上弦の月

第86回 王最版深夜の一本勝負
お題「逢魔が時」「催眠術」

「――ちゃん。最原ちゃん、寝てる?」
「ん?」

 耳に心地よい声がする。ゆっくり目を開けば、橙色に染まる空が見えた。

(何してたんだっけ)

 ベンチから立ち上がろうとして、膝に置いてあった小説が落ちた。
 ああ、そうだ。僕は、小説を読みながら誰かを待っていたはずだ。

「最原ちゃん、どうかした?」

 声をかけられて、視線を目の前にうつす。僕の前には、少年が立っていた。白い姿が夕焼けの色で滲んでいる。
 ああ、そうだ。僕が待っていたのは、きっとキミだ。

「王馬くん」

 僕は少年の名前を呼ぶ。あやふやだった影が、じょじょに形を作っていった。

「お待たせ、最原ちゃん。帰ろうか」
「うん、そうだね」

 地面に落ちた小説を拾い上げ、鞄にしまう。そして、こちらを振り返って待ってくれている王馬くんの後を追う。

「そうだ、最原ちゃん。はい」
「え?」

 王馬くんから手を差し出されて、頭に疑問符を浮かべる。この手は何だろう? 何か王馬くんに渡すものでもあっただろうか?

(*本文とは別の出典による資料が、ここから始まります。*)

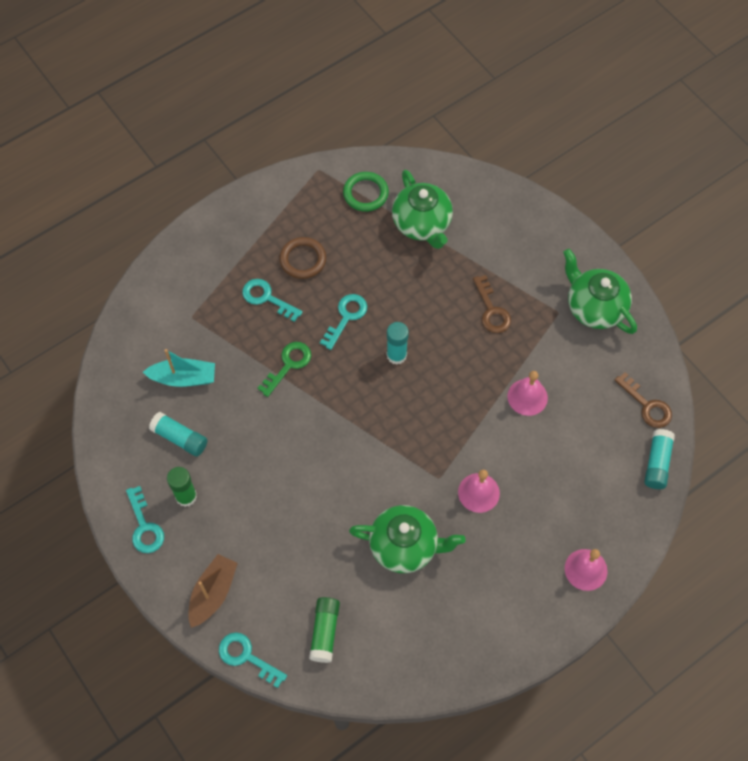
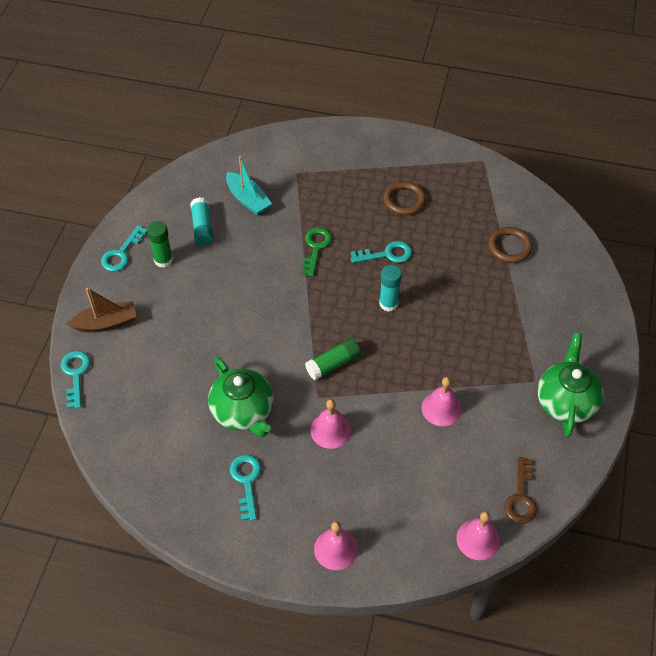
camera: 50 degrees right, 10 degrees down
(267, 298) = (353, 201): turquoise key -> turquoise key (246, 481)
(288, 365) = (316, 247): green key -> green key turned 75 degrees counterclockwise
(325, 632) = (133, 408): green glue stick -> green glue stick (333, 364)
(365, 193) = (495, 199): green ring -> none
(422, 224) = (509, 247): green teapot -> brown ring
(492, 310) = (488, 336): brown key -> none
(657, 463) = (478, 539): turquoise glue stick -> pink bell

「最原ちゃん、どうしたの? いつもみたいに手つながないの?」
「手?」

 王馬くんの手を見る。差し出された姿勢はそのままだった。ここに手を乗せればいいのか?
 ああ、そうだ。《いつもみたいに》手を置いてしまえばいい。
 ……本当に? いつもっていつだ? 僕と王馬くんが手をつないで帰ったことなんてあったか? お決まりの嘘か? いや、違う。そもそも、この目の前にいる王馬くんは――誰だ?

「キミは、誰?」

 疑問がそのまま言葉となって零れ落ちた。王馬くんの表情をよく見ようと目を凝らすが、なぜか顔がよく見えない。さらに、忍び寄る薄い闇が、彼の白い服を侵食し、背景との境界線を曖昧に見せていた。

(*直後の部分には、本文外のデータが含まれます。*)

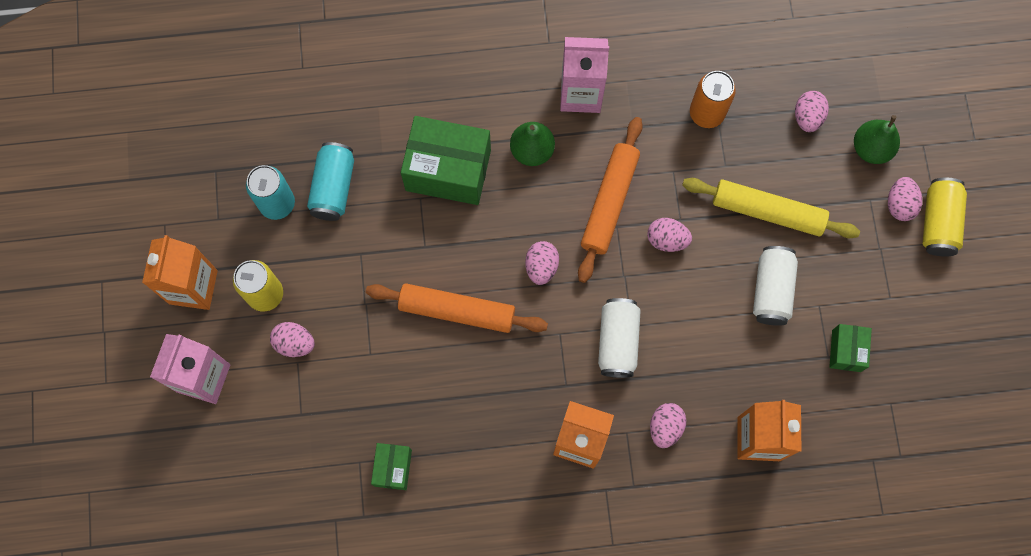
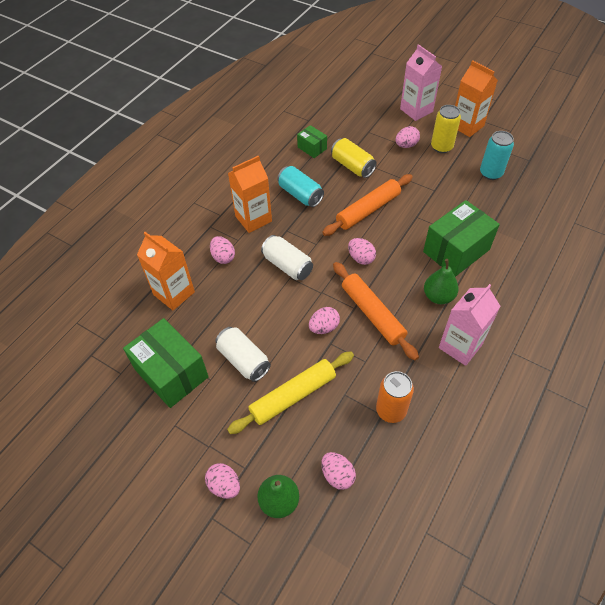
camera: 130 degrees right, 20 degrees down
(333, 187) = (483, 198): turquoise can -> turquoise can (300, 194)
(846, 351) = (171, 373): green box -> green box, size x1.97
(938, 222) = (189, 502): yellow can -> yellow can (352, 166)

「……はっ、何言ってるの、最原ちゃん。もしかして、疲れてる? 疲れてるなら休む?」
「休むってどこで?」

 呟いた後で、ふと、王馬くんの背後を見る。よく見れば、僕たちはホテルの前に立っていた。何で今まで気付かなかったのか分からないくらい、どピンクの看板が存在を主張している。

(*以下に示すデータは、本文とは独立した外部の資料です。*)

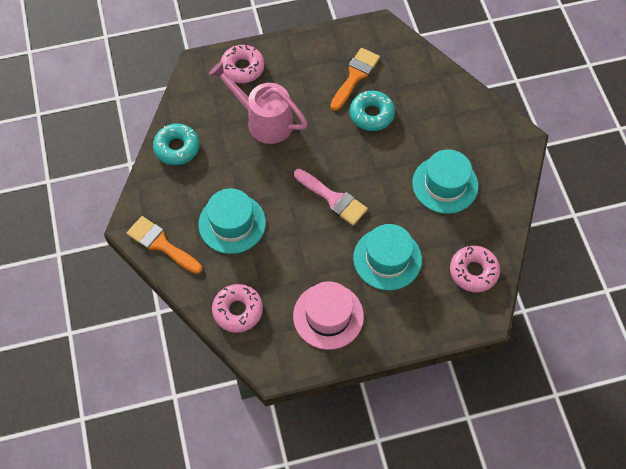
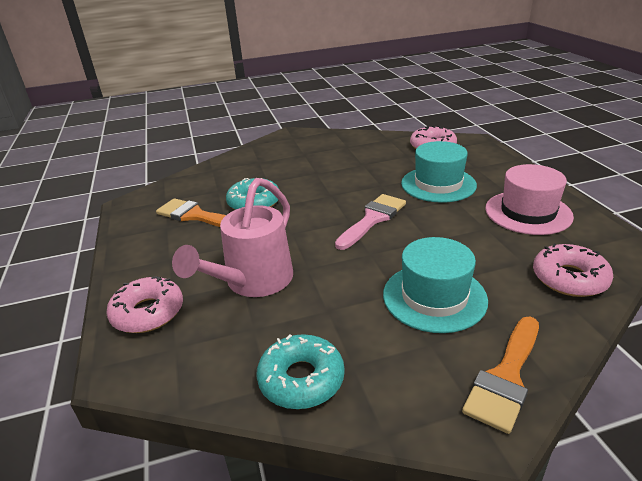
camera: 90 degrees left, 30 degrees down
(445, 184) = (342, 161): turquoise hat -> none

「ラブアパート? 王馬くん、こ、ここ、らぶほ、き、キミは一体何考えてるの?」
「それは、最原ちゃんが一番知ってるでしょ?」
「知らないよ! 王馬くん、寝ぼけてるの?」
「寝坊助で寝ぼけてるのは最原ちゃんの方でしょ? ほら、《起きて、最原ちゃん》」


 その王馬くんの言葉に、目を開いた。


「あ……れ?」

 電球の白い光が目を射る。霞む視界をどうにかしようと瞬きを繰り返すが、どうにも眩しい。

「はい、お疲れ様。どうだった? 総統様の催眠術」
「……催眠術」
「あー、よく分かってない? ほら、さっき言ったじゃん。《最原ちゃんが本当に望むことを知るための催眠術》だって。かけていいって言ったのは、最原ちゃんだからね。催眠術にかかってる間は、最原ちゃんが本当に行いたいことが、意識下で具現化されてたらしいけど」
「ああ」

 そういえば、そうだった気がする。あまりにも五月蝿かったから、どうせ大したことないだろう、と思って付き合ったのだ。まさか、入間さんの発明品を取り出されたるとは思わなかったけど。

(何か分かったのかな?)

 妙に機嫌が良さそうな王馬くんに嫌な予感がする。催眠術にかかったせいで、変なことを口走っていないといい。

「よし! じゃあ、最原ちゃん。帰ろうか」
「うん。……ん?」

 何故か王馬くんに手をつながれた。これは、何だ?

「えっと?」
「うん? 最原ちゃんは、オレとラブアパート行きたいんでしょ? だけど、今は手持ちがないからオレの部屋で妥協して欲しいんだよね。そして、オレの部屋に他人が入るためには、オレと身体の一部を触れ合わせとかなきゃいけないからさ」
「はっ? えっ、なっ」

 思いもよらない発言に動揺する。ラブアパート? 王馬くんの部屋?

「じゃあ、レッツゴー!」
「待って、王馬くん、待ってってば!」

 引きずられて歩きながらも、初めてつないだ王馬くんの手は、とても暖かかった。